Martin O'Malley speaks at the Democratic National Convention

Former Maryland Gov. Martin O'Malley delivers remarks at the Democratic National Convention on July 27, 2016.

(Photo: Jessica Kourkounis/Getty Images)

Advocates Applaud Nomination of Martin O'Malley to Lead Social Security Administration

"At a time when Social Security is under attack from Republicans in Congress, O'Malley is the fighter that the American people need at SSA's helm."

President Joe Biden on Wednesday nominated former Maryland Gov. Martin O'Malley to head the Social Security Administration, a move that advocates applauded given his record of supporting Social Security expansion and opposing calls to raise the retirement age.

"At a time when Social Security is under attack from Republicans in Congress, O'Malley is the fighter that the American people need at SSA's helm," said Nancy Altman, the president of Social Security Works. "SSA has not had a Senate-confirmed commissioner nominated by a Democratic president since 2001. During that time, congressional Republicans have starved SSA of resources, resulting in backlogs and long waits. With staffing the lowest it has been in a quarter of a century, SSA's hardworking and dedicated public servants are overworked and underpaid."

If confirmed by the narrowly Democratic Senate, O'Malley would replace Acting SSA Commissioner Kilolo Kijakazi, who took over the agency after Biden fired former President Donald Trump's commissioner, Andrew Saul, in 2021.

During his 2016 presidential campaign, O'Malley released a proposal that called for expanding Social Security benefits by requiring Americans who earn over $250,000 a year to contribute more to the program. Currently, the Social Security payroll tax only applies to the first $160,200 of earnings.

"We are confident that O'Malley, working closely with President Biden, will fight not only for expanded benefits and against cuts, but also for opening new field offices and against closing existing ones," Altman said. "Social Security Works looks forward to fighting for O’Malley's rapid confirmation and then working with him to protect and expand our Social Security system."

Richard Fiesta, executive director of the Alliance for Retired Americans, also celebrated O'Malley's nomination, saying in a statement that "SSA needs a strong commissioner now more than ever."

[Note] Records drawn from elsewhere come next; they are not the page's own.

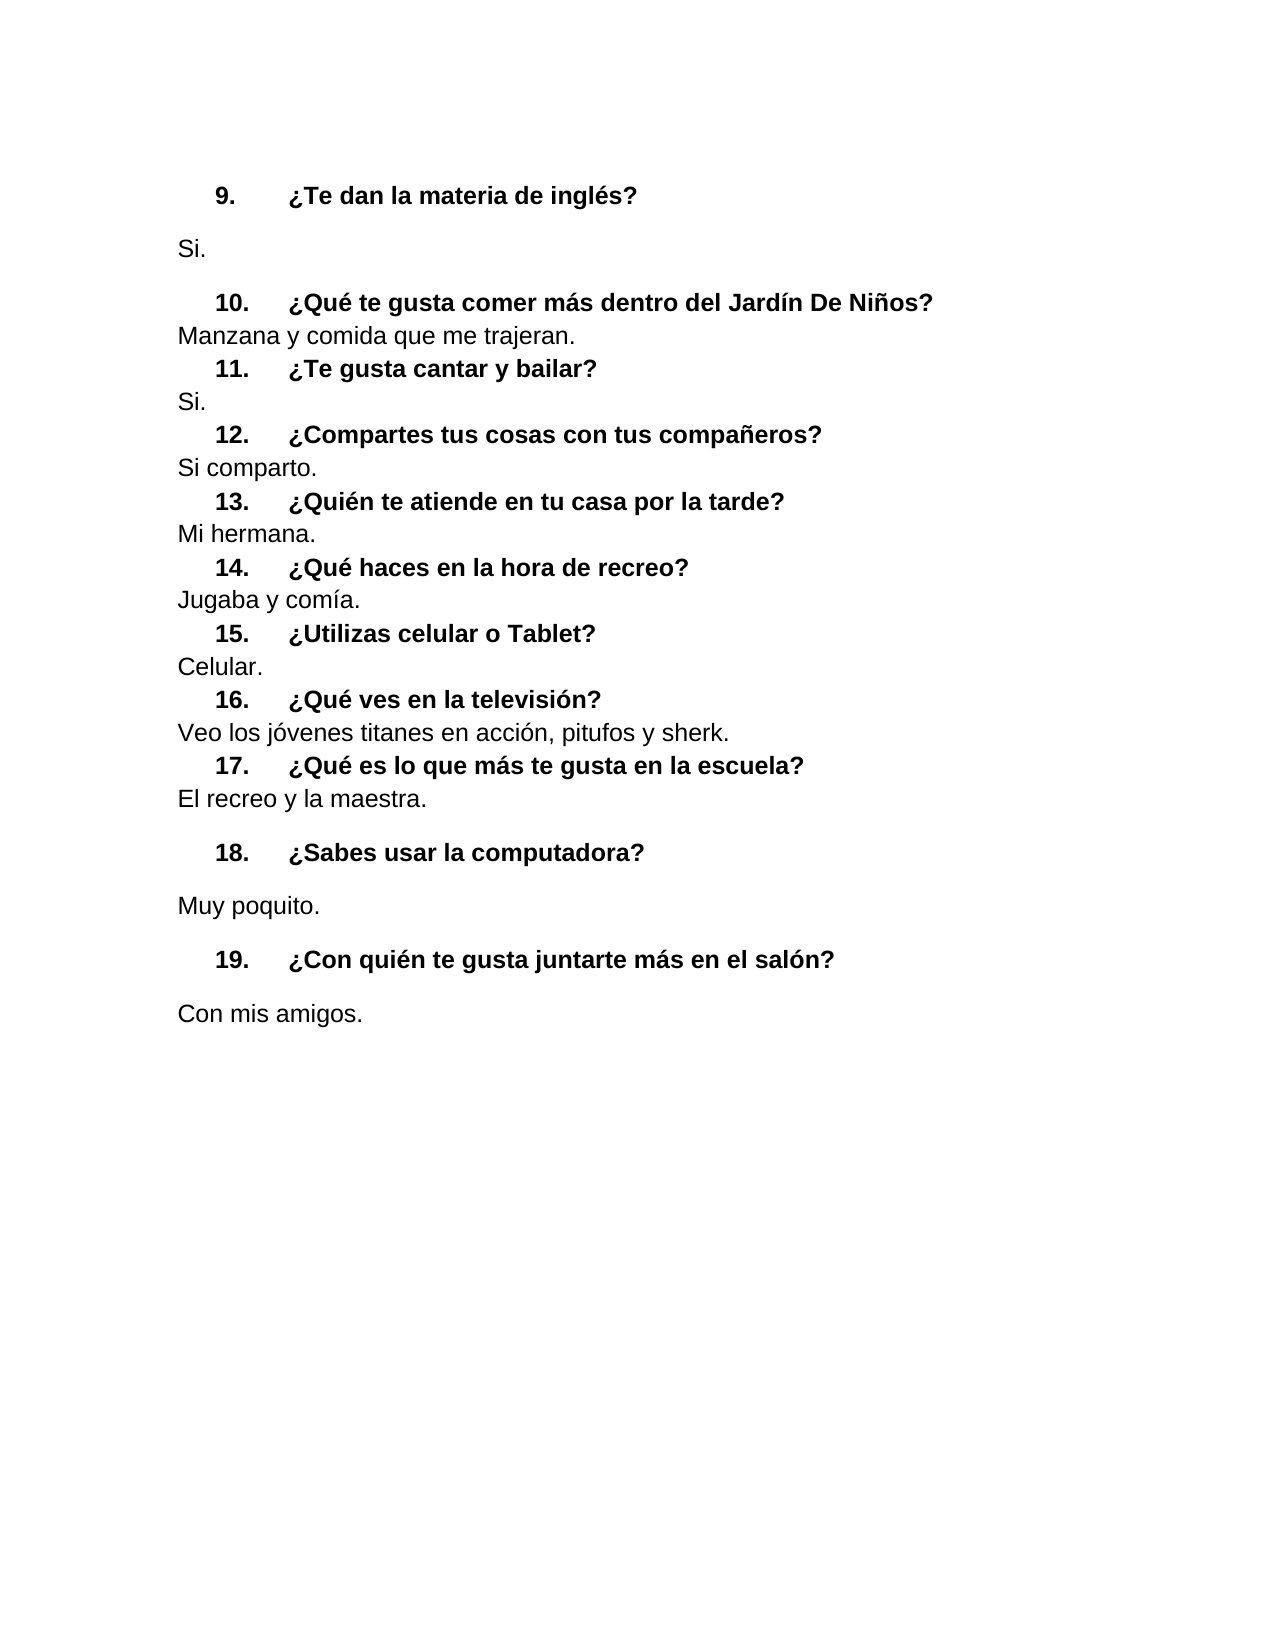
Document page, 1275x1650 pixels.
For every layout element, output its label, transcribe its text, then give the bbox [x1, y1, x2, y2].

text Manzana y comida que me trajeran. [177, 321, 1098, 350]
list ¿Te gusta cantar y bailar? [215, 354, 1098, 383]
list ¿Quién te atiende en tu casa por la tarde? [215, 486, 1098, 515]
text Veo los jóvenes titanes en acción, pitufos y sherk. [177, 718, 1098, 746]
list ¿Qué te gusta comer más dentro del Jardín De Niños? [215, 288, 1098, 317]
text Muy poquito. [177, 891, 1098, 920]
list ¿Qué ves en la televisión? [215, 684, 1098, 713]
list ¿Qué es lo que más te gusta en la escuela? [215, 751, 1098, 779]
list ¿Te dan la materia de inglés? [215, 181, 1098, 209]
text El recreo y la maestra. [177, 784, 1098, 812]
list ¿Utilizas celular o Tablet? [215, 618, 1098, 647]
list ¿Con quién te gusta juntarte más en el salón? [215, 945, 1098, 974]
list ¿Qué haces en la hora de recreo? [215, 552, 1098, 581]
list ¿Compartes tus cosas con tus compañeros? [215, 420, 1098, 449]
text Celular. [177, 652, 1098, 680]
text Si comparto. [177, 453, 1098, 482]
text Si. [177, 387, 1098, 416]
text Jugaba y comía. [177, 586, 1098, 614]
text Con mis amigos. [177, 999, 1098, 1028]
text Mi hermana. [177, 519, 1098, 548]
list ¿Sabes usar la computadora? [215, 837, 1098, 866]
text Si. [177, 234, 1098, 263]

"With 10,000 Americans turning 65 each day, the workload increases every day and the budget has been woefully inadequate to meet the needs of seniors, people with disabilities, and all American families," said Fiesta. "There is no time to waste. We urge the Senate to confirm Gov. O'Malley without delay."

O'Malley's nomination comes as SSA is facing a staffing crisis that has left employees feeling demoralized and exhausted, resulting in high turnover and longer wait times for people applying to receive benefits—problems that would likely get worse if the House GOP's proposed cuts to SSA's budget become law.

Julie Tippens, legislative director of the American Federation of Government Employees, warned last week that House Republicans' proposed $183 million in cuts to SSA's budget for the coming fiscal year would "devastate" the agency.

"More than 10,000 Americans die, and another 5,000 Americans are forced to declare bankruptcy, every year while waiting for their disability hearing," Tippens said. "More cuts to SSA will result in a rapid increase of wait times, force SSA offices to close in many communities, and reduce service hours to the public."